BEGIN

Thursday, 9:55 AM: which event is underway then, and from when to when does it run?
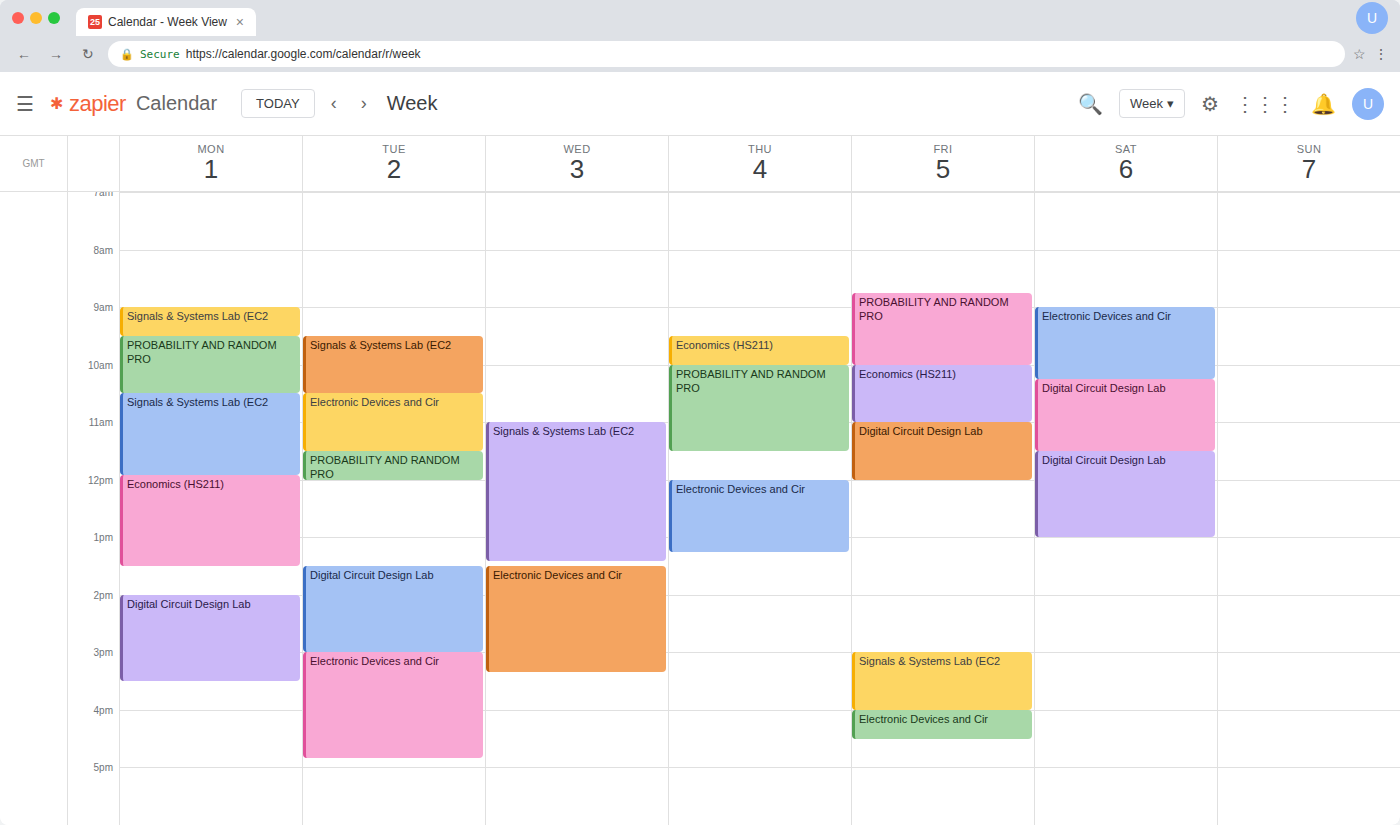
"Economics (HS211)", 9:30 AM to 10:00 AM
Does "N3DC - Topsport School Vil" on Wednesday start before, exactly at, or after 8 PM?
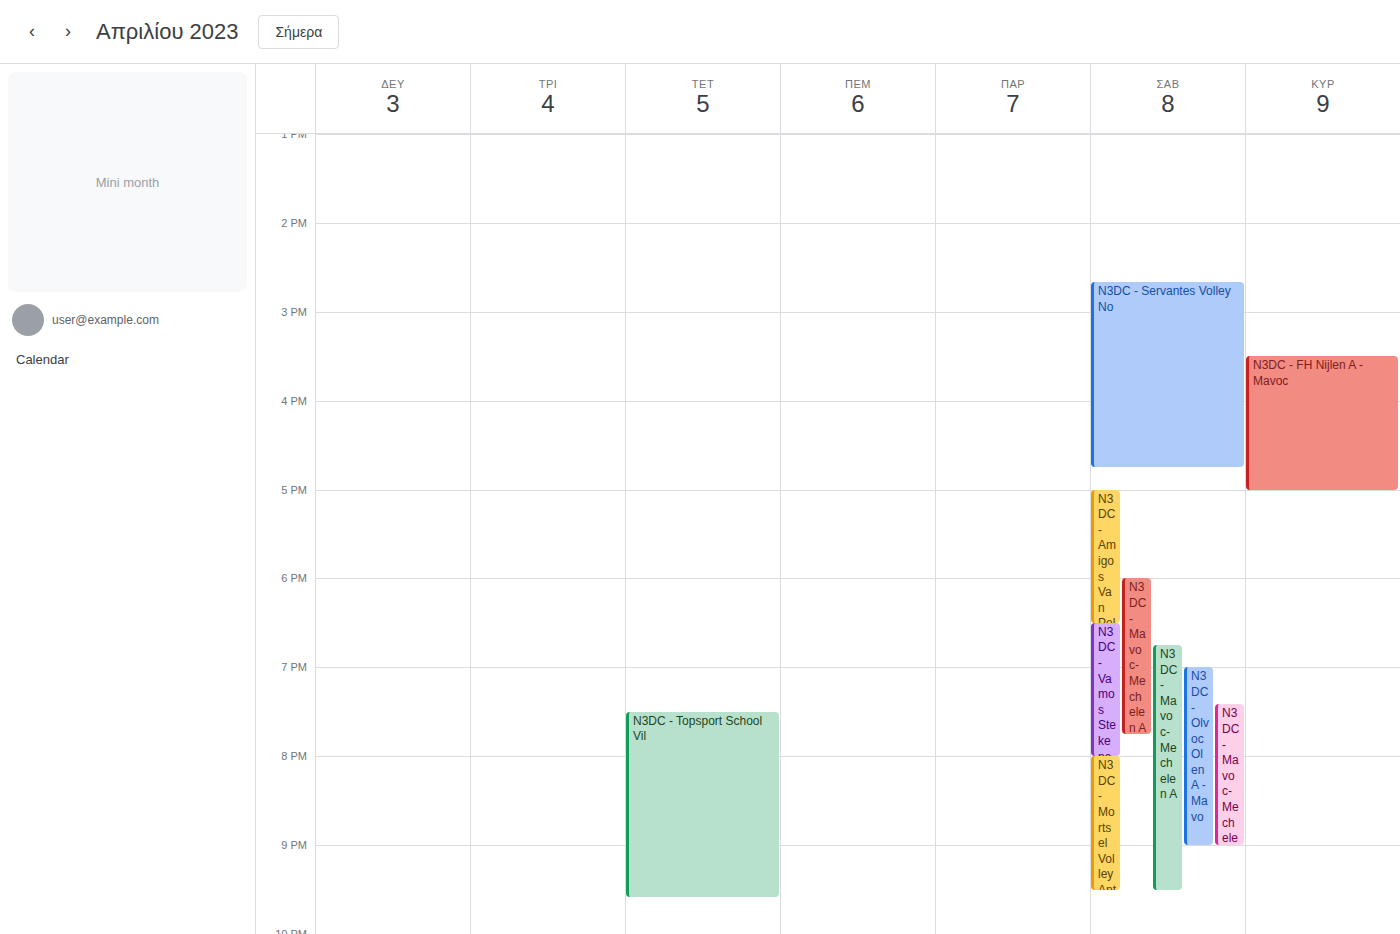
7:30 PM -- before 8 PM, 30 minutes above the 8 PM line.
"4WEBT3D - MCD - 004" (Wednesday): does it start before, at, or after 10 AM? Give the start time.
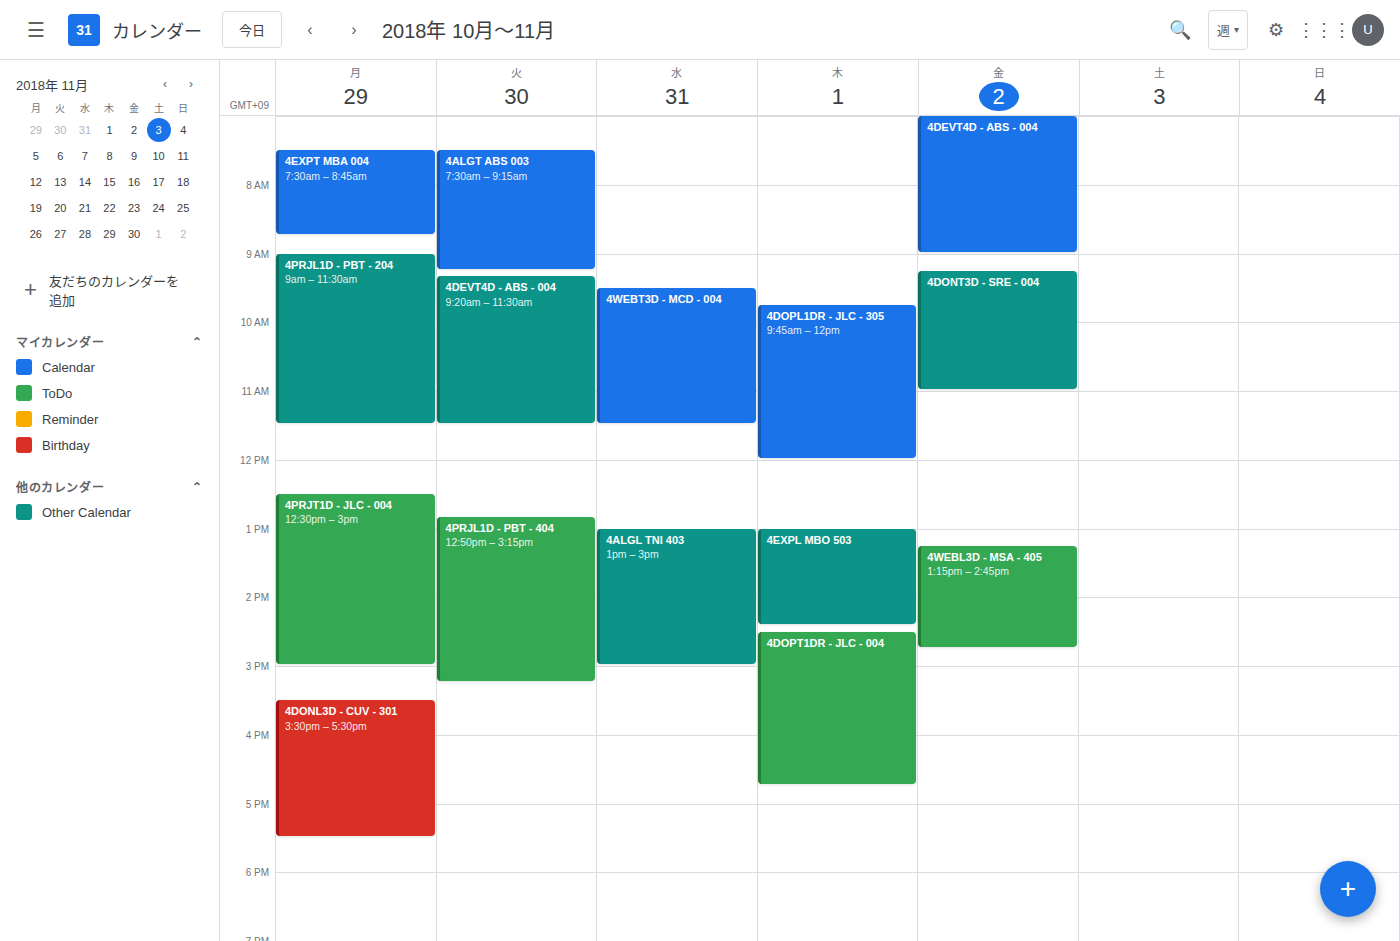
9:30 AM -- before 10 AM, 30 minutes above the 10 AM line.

END
BEGIN

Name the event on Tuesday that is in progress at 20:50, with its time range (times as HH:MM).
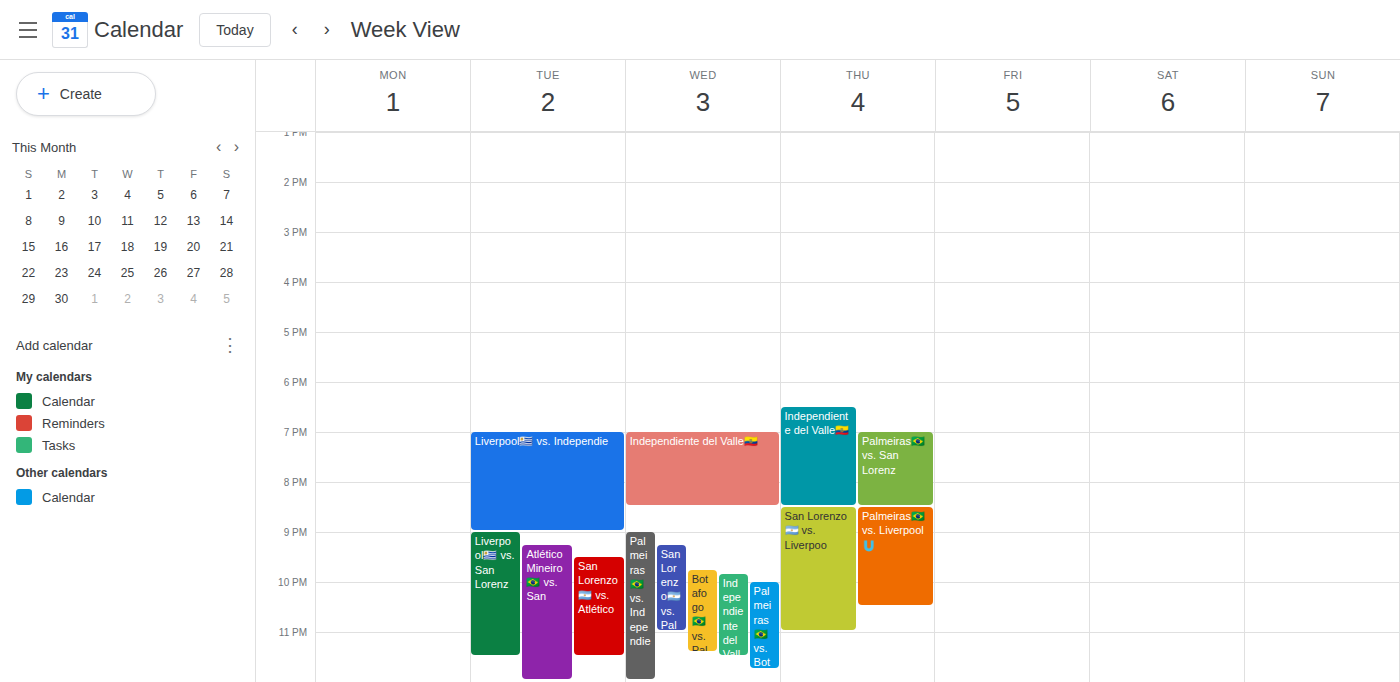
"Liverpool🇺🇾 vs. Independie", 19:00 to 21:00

END
BEGIN

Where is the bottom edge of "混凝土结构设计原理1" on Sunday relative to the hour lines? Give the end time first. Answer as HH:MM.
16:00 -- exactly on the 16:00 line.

END

== Aim of the exercise ==
Output the lines between the line containing "Where is the" and the line containing "16:00 -- exactly on the 16:00 line.", inclusive, as a JSON list of strings, one per line, with blank lines omitted.

== Solution for this problem ==
[
  "Where is the bottom edge of \"混凝土结构设计原理1\" on Sunday relative to the hour lines? Give the end time first. Answer as HH:MM.",
  "16:00 -- exactly on the 16:00 line."
]